After the exploration of data sources, in this week we focus on the geographic processing of data and start to explore some preliminary questions in flood risk prediction.

Geo-processing of data: for the 1km*1km grids created as learning units in Ziguinchor region, we try to extract the topographic and weather features for each.

1) Weather: in the NOAA weather data, there are two weather stations locate in the region we study. So the weather feature of each grid is calculated by taking a weighted average of the two stations based on the distance to each. While the flood images are a 14 days composite, the weather data is aggregated in the same time scale. As the figure shows, the total number of flood area in this region is highly consistent with the precipitation and dew point over all the time points from 2015 to 2017.

2) Water area and waterways: both are spatial data, with polygons or lines in map representing the water information in certain location. For each polygon, we calculate its intersection area with water area polygons, and calculate the distance of grid centroid to the nearest waterways. These two features indicate the geographic relation between our object area and waters.

3) Elevation and slope: elevation is raster data at 3 arc second resolutions, while also helps generate the slope values. We apply a zonal statistical method on the raster file and grid shapefiles, and obtain the average, max, min and standard deviation statistics of elevations and slopes in each grid unit.

4) Land cover: water storage capacity has great effect on the formation of flood, so the land cover type could be a very predictive feature for flood risk. We downloaded land cover map from Food and Agriculture Organization of the United Nations, can calculate the percentage of surface types for each grid.

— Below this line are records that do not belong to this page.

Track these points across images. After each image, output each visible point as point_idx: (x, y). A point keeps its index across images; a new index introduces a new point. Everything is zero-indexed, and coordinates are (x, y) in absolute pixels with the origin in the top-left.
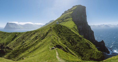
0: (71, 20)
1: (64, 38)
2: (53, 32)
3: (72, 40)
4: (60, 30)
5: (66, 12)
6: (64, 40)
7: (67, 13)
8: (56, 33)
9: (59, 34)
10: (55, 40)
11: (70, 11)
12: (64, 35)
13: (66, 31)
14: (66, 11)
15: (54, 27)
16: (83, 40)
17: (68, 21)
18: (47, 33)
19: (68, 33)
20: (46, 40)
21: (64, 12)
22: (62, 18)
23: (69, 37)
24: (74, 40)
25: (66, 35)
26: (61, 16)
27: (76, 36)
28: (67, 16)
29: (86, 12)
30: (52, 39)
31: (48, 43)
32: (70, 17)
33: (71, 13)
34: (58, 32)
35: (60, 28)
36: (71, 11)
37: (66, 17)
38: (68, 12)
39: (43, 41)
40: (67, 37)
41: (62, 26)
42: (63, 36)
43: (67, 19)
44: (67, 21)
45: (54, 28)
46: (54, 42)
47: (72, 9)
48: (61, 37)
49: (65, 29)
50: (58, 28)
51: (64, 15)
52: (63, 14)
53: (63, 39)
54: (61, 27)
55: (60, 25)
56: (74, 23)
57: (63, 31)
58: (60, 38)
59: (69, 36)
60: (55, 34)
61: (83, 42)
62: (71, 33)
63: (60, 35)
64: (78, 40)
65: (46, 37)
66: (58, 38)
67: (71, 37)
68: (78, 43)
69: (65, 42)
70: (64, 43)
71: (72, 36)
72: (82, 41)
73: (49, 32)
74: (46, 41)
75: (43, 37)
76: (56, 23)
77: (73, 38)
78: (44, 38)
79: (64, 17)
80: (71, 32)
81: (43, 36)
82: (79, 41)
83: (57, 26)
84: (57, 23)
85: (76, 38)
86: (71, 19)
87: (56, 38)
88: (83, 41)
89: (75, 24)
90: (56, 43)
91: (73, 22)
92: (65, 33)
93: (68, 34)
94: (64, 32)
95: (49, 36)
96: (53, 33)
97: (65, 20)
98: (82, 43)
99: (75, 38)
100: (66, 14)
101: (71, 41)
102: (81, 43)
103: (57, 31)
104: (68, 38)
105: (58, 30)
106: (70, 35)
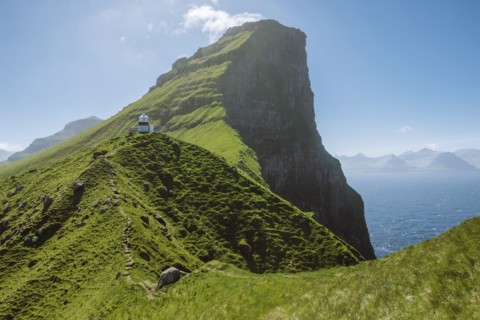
0: (221, 122)
1: (200, 224)
2: (126, 180)
3: (249, 236)
4: (166, 170)
5: (182, 67)
6: (201, 233)
7: (194, 76)
8: (147, 188)
9: (165, 195)
10: (148, 234)
11: (209, 63)
12: (197, 205)
13: (209, 180)
14: (183, 61)
15: (124, 153)
16: (319, 236)
17: (199, 122)
18: (78, 192)
19: (223, 188)
20: (81, 240)
21: (174, 66)
22: (161, 105)
23: (234, 218)
24: (262, 235)
25: (212, 204)
26: (152, 89)
27: (271, 209)
28: (193, 93)
29: (307, 70)
30: (130, 230)
31: (105, 257)
32: (212, 99)
33: (218, 71)
34: (155, 185)
35: (167, 159)
36: (219, 60)
37: (185, 102)
38: (194, 68)
39: (52, 254)
40: (219, 218)
41: (181, 143)
42: (192, 209)
43: (191, 115)
44: (193, 126)
45: (127, 159)
46: (149, 244)
47: (220, 49)
48: (180, 214)
49: (199, 165)
50: (153, 158)
51: (171, 87)
52: (163, 80)
53: (193, 228)
54: (176, 148)
55: (167, 140)
56: (239, 140)
57: (187, 180)
58: (176, 220)
59: (231, 209)
60: (138, 194)
61: (322, 251)
62: (239, 190)
63: (171, 203)
64: (286, 237)
65: (68, 224)
66: (161, 221)
67: (240, 218)
68: (289, 257)
69: (208, 248)
70: (206, 253)
71: (247, 208)
72: (312, 240)
73: (89, 185)
74: (76, 249)
75: (47, 225)
76: (140, 128)
77: (256, 223)
78: (58, 227)
79: (173, 96)
80: (243, 184)
81: (46, 219)
82: (297, 242)
83: (145, 145)
84: (145, 128)
85: (277, 220)
86: (220, 111)
87: (151, 218)
88: (320, 241)
89: (246, 147)
90: (162, 255)
91: (234, 132)
92: (200, 190)
93: (223, 197)
94: (196, 184)
95: (103, 212)
96: (124, 191)
97: (182, 119)
98: (316, 256)
99: (271, 221)
100: (183, 80)
101: (243, 242)
102: (310, 258)
103: (150, 177)
104: (224, 222)
105: (155, 168)
106: (239, 205)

After data wrangling, we explore several questions to build models. Some has decent results for us to keep working on.

Deep Learning Models:

In this method, the dataset is composed of image patches randomly sampled from color-coded map of Senegal, where each color represents a different feature of the land. We currently have a convolutional neural network that can classify whether a patch of land will be flooded within the next year at 85% accuracy. The dataset was labeled using a simple algorithm that counts occurrences of RGB values within a specified range, and if the number of occurrences is above a certain threshold then the image is labeled as ‘flooded’.

The classification accuracy is used to see how well the current network architecture can encode information, so that an autoencoder model that can generate flood patterns within specific images can be built on top of it. Another model in progress is one that can predict flood risk in a specified area with respect to time. An RNN is being used for this purpose. We hope to represent risk in different areas using a choloropleth map.

Machine Learning Models:

- Regression: Can we model the average area of flooding for each grid over all study days by the static topographic features and an average of weather features?

Random forest model: R-squared=0.806

- Classification: Can we model a grid flooded or not over the study dates, where flooded is determined by a variable threshold of percentage of flooding area in the grid?

Stochastic gradient boosting: Accuracy=0.895 when threshold is 0.25

- Regression: Extended the question 2, can we model the number of floods over study dates by a threshold?

Random forest model: R-squared=0.734

- Regression: Extended the question 3, can we train the data of 2015 and test on 2016 to evaluate model performance?

Random forest model: R-squared=0.730

- Regression & Classification: Can we predict the amount of flooding per cell per date, or whether it flooded or not by setting a threshold on the amount of flooding?

Generalized linear model: R-squared=0.155

In the next week, we will keep exploring models for the above questions.